Prior to the start of the Civil War, according to the 1860 U.S. Census records, David and Matilda lived with their two-year-old son, Elias Kerner Huff. Not much is recorded of David’s family during the Civil War years, that is, until the end of the war. David did not participate as a soldier for either side; however, he was still affected by the war. By March of 1865, the Confederate cause was coming to an end, and desertions were increasingly occurring from the Confederate Army. Confederate “sharpshooter” units were sent into North Carolina’s populated areas to capture and punish deserting soldiers, which often resulted in executions. According to Adam Domby, one such unit, Company A of the N.C. 1st Battalion Sharpshooters, led by Reuben E. Wilson, seemed to not only target deserters but also those who threatened their place in the social hierarchy or who had insulted them over the years. David Huff and four other men were executed by Wilson and his men on March 16, 1865, near the town of Kernersville. Those sharpshooters reportedly executed Huff for “instigating the expedition for the release of J. Huff, a deserter,” or jailbreaking. That was a charge some in the community questioned. The execution reportedly occurred by firing squad at point blank range. (Domby, Adam H., “Loyal to the Core from the First to the Last”: Remembering the Inner Civil War of Forsyth County, North Carolina, 1862-1876, 2011)

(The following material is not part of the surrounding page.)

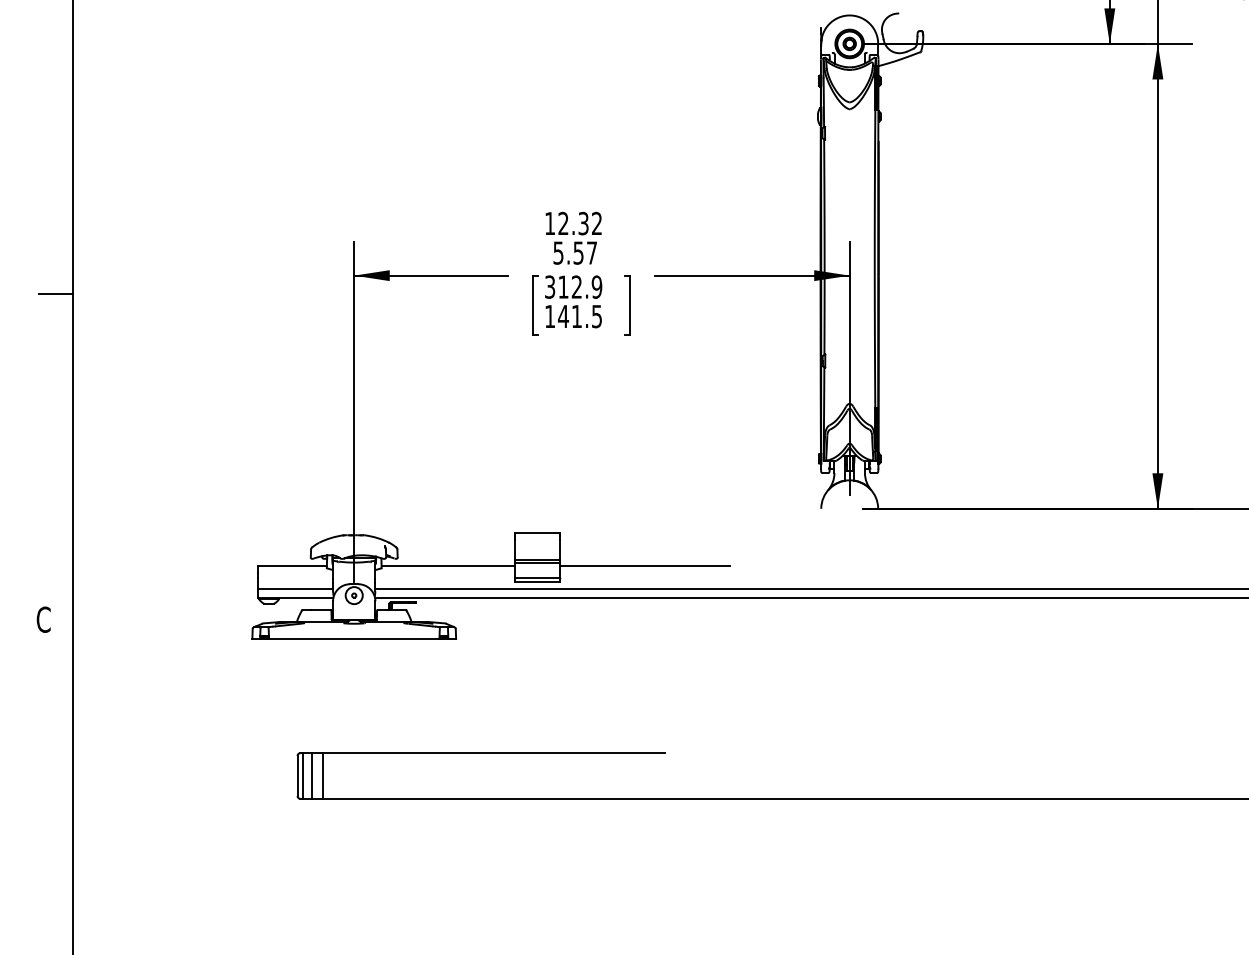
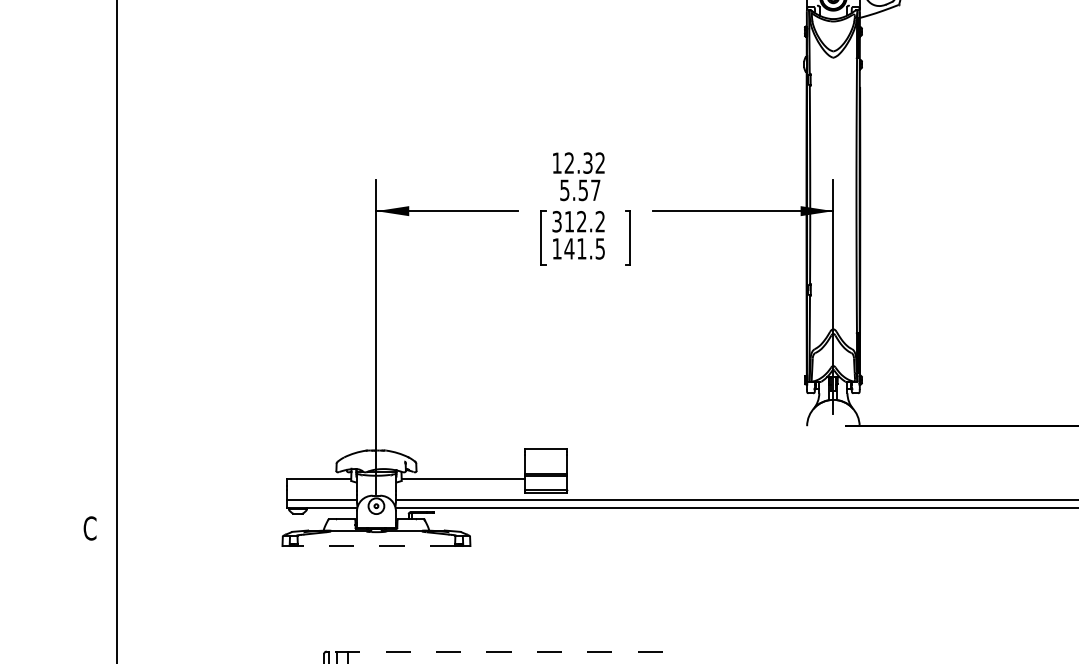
text: (596, 286) -> (599, 221), 312.9 -> 312.2
line: (55, 293) -> (100, 227), removed
line: (645, 566) -> (645, 479), removed
line: (353, 638) -> (375, 545), solid -> dashed
line: (483, 753) -> (495, 651), solid -> dashed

It was not until a month later that David was officially buried at Friedland Moravian Church. Rev. Seth G. Clark of the 10th Ohio Calvary Regiment (Union Army) officiated the service. Rev. Clark was the same chaplain who announced on May 21, 1865, that the Civil War had ended by reading the Emancipation Proclamation at St. Philips Moravian Church in Salem. David’s tombstone reads “Killed by the Rebels,” and his remains are still interred at Friedland Moravian. (See attached photograph. Click to enlarge.)

*Note: David had a brother named Jordan Huff, which may add opportunity, at least, to the accusation that he broke a J. Huff out of jail, leading to the charge against him before his execution. Currently, this is proven to be no more than a coincidence.